CHECK YOUR UNDERSTANDING
1) Rewrite the passage about Chinnamanur, starting at "Demographics" and ending at "other marginal workers.", with "households" changed to "dwellings".
2) In the passage about Chinnamanur, on the banks of which river does the Sivagamiamman Temple stand?

== PASSAGE TO READ ==

Chinnamanur is a town and a municipality in Theni district  in the state of Tamil Nadu, India. As of 2011, the town had a population of 42,305. The town is one of the major trade centers in the district and supports basic needs for a population of more than 1,00,000 people in and around the town. Chinnamanur in recent times is known for banana marketing. Processed banana from more than twenty units in Chinnamanur are exported to various countries. Chinnamanur also holds the most jewel shops in the entire Theni district. Chinnamanur is the fourth largest town in the district by population and second largest town in the district by area.

Geography
Chinnamanur is located at . It has an average elevation of . Chinnamanur town is at a height of 374 m above sea level. This town was initially called Harikesarinallur and is known for the Sivagamiamman Temple that is situated on the banks of Mullai River. The town is also mentioned in the Tamil grammatical work, Tholkappiam.

Demographics

According to 2011 census, Chinnamanur had a population of 42,305 with a sex-ratio of 1,007 females for every 1,000 males, much above the national average of 929. A total of 4,015 were under the age of six, constituting 2,120 males and 1,895 females. Scheduled Castes and Scheduled Tribes accounted for 17.08% and .03% of the population respectively. The average literacy of the town was 75.61%, compared to the national average of 72.99%. The town had a total of  11545 households. There were a total of 16,827 workers, comprising 430 cultivators, 3,840 main agricultural labourers, 405 in house hold industries, 10,845 other workers, 1,307 marginal workers, 41 marginal cultivators, 369 marginal agricultural labourers, 87 marginal workers in household industries and 810 other marginal workers.

As per the religious census of 2011, Chinnamanur had 90.57% Hindus, 7.55% Muslims, 1.81% Christians, 0.05% following other religions and 0.01% following no religion or did not indicate any religious preference.

History
Copper inscriptions, which are all taken from Chinnamanur in the British period, are available in London museum. Chinnamanur, stands back to a very historic period when the king of Madurai, Thiru. Rajasimar came to this land. It is a tradition in India where Lord Shiva is worshipped by presenting cow's milk on the Shiva lingam and performing the rituals. King Rajasimeshwaran being no exception had been performing the same kind of rituals. Once when a milkman was bringing milk to the kings place, he was hindered by a root in the ground, which was irregular in shape, almost like a rock. The man fell down spilling all the milk on the root. He continued bringing milk the next day and the same incident took place. This continued for some days together. The man planned to chop down the root and ran an axe over it. The moment he stuck it he found the root bleeding. Immediately after that he was stupefied seeing a long, swift and a luminous light with great intensity from the sky to the land in the same place of the root. The milkman ran to the king and told about the incident which took place in the midway. The king, a very pure devotee of Lord Shiva, became exuberant and realized that it is some play of the almighty and rushed to the place.   The king was astonished seeing the vibrant energy of the lord standing from sky to land and raised his hands above his head, pleading in the namaste posture told, "Siva perumane".

===
== GIVEN INFORMATION ==

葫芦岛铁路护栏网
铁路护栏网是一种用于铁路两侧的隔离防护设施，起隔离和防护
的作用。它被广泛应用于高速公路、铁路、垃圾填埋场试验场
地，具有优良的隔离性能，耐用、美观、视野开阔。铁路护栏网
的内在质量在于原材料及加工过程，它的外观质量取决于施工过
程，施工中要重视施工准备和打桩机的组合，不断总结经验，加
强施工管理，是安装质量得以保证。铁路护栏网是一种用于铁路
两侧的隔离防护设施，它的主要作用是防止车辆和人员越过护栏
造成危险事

===
== GIVEN INFORMATION ==

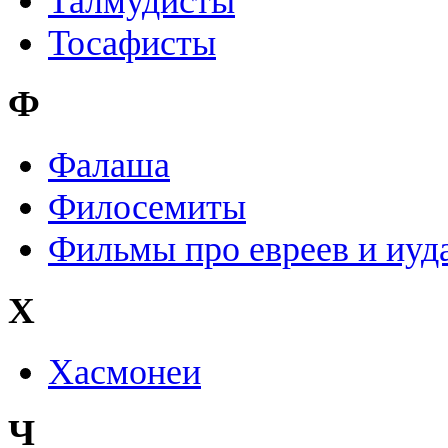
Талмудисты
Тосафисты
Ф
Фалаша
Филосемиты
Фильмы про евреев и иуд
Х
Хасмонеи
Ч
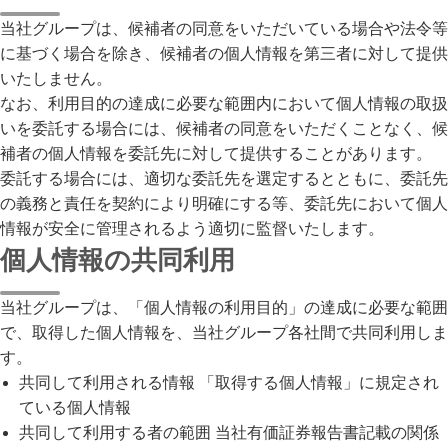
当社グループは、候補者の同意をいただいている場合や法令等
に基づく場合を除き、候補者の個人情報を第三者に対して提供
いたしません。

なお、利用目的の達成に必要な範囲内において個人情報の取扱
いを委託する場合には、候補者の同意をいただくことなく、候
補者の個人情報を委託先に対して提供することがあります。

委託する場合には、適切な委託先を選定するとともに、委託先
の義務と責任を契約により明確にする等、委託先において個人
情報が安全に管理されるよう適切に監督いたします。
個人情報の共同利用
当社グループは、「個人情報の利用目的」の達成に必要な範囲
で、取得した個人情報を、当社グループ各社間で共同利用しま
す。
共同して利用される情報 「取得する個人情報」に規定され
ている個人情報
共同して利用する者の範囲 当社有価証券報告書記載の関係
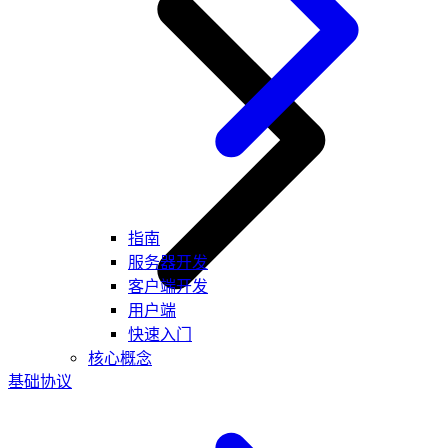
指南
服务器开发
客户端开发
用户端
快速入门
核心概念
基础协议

===

RESULTS BY TASK
1)
Demographics

According to 2011 census, Chinnamanur had a population of 42,305 with a sex-ratio of 1,007 females for every 1,000 males, much above the national average of 929. A total of 4,015 were under the age of six, constituting 2,120 males and 1,895 females. Scheduled Castes and Scheduled Tribes accounted for 17.08% and .03% of the population respectively. The average literacy of the town was 75.61%, compared to the national average of 72.99%. The town had a total of  11545 dwellings. There were a total of 16,827 workers, comprising 430 cultivators, 3,840 main agricultural labourers, 405 in house hold industries, 10,845 other workers, 1,307 marginal workers, 41 marginal cultivators, 369 marginal agricultural labourers, 87 marginal workers in household industries and 810 other marginal workers.

2) The Mullai River